Two student led projects at Wartburg College have each received $10,000 as part of the Davis Projects for Peace grants to help communities in Namibia and Sierra Leone.
“I am super excited to actually go home and give back to a community that I have lived in,” Sophomore Saffa Bockarie said. “The place I come from, they do so much of agricultural acclivity and connecting that to Iowa I say is something that I am very thankful for.”
Bockarie is leading a project that will work to improve access to clean water for drinking and irrigation in the Mobai village in Sierra Leone. Bockarie came to Wartburg College in 2016 and has worked on the irrigation project since January. Being able to take the skills he learned in Easter Iowa to his home of Sierra Leone is an important step in his career.
“It’s a tremendous opportunity and it will make a difference in the life of others,” Bockarie said. “Every opportunity should be binary, you receive and you give so I have been helped by others. I try to in whatever I do to help others.”
Tyler Bitting is from Keokuk, Iowa he is a Junior at Wartburg College and majors in engineering and science. He connected early on with Saffa and is also part of their project to improve the lives of citizens in Sierra Leone. While Saffe has traveled back to his home village many times, for Tyler this will be the first time out of the country adding to the excitement of helping others.

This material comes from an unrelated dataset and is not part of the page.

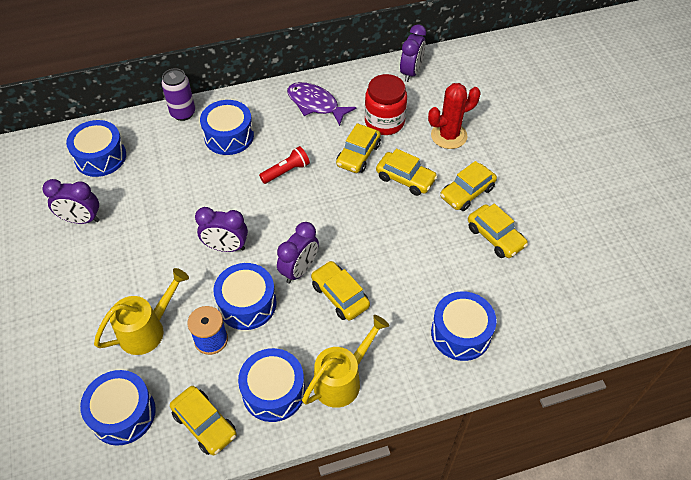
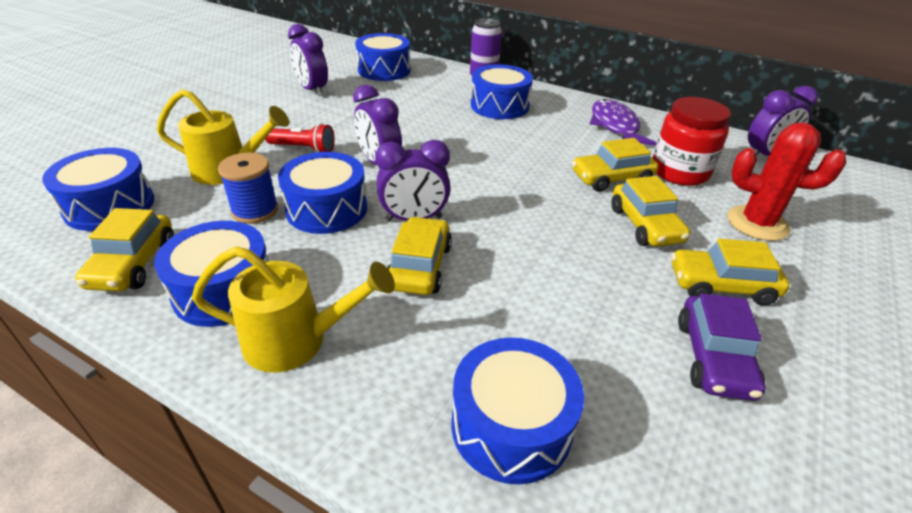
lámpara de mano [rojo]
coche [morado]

“First it was just a dream now it’s becoming reality,” Bitting said. “We just want things to be easier for them, the things they have to do for water walking miles and miles a day is excessive and we just know with our minds and creative idea we can make that a lot easier.”
The second grant is going to Rachel Ndjuluwa. She will return to her home village to construct a classroom at Ndjukuma Primary School. The school has roughly 300 students but only 4 rooms available. Most of the time kids have to sit under a tree outside not being able to reach their full potential in a classroom environment. The grant money will be used to construct a seven by eight meter class room to increase enrollment and help students learn.
“I grew up witnessing the hardships and being able to transition to a school with nothing to a high school with something, to a college with everything I am able to tell the importance of actually having these resources to reach your fullest potential,” Ndjuluwa said.
One of the most important aspects of her work however is the connection Davis Grant projects like hers can forge. Being able to take her experience from the United States and help her home proves that global citizenship and a connected world can improve our future for everyone.
“A country like the United States of the America we have generous people, we have people who always willing to help. We live in a codependent world and this project is directed towards promoting world peace and sustainability. We develop a mind of of exposure, a mind of global citizenship to promote world peace.”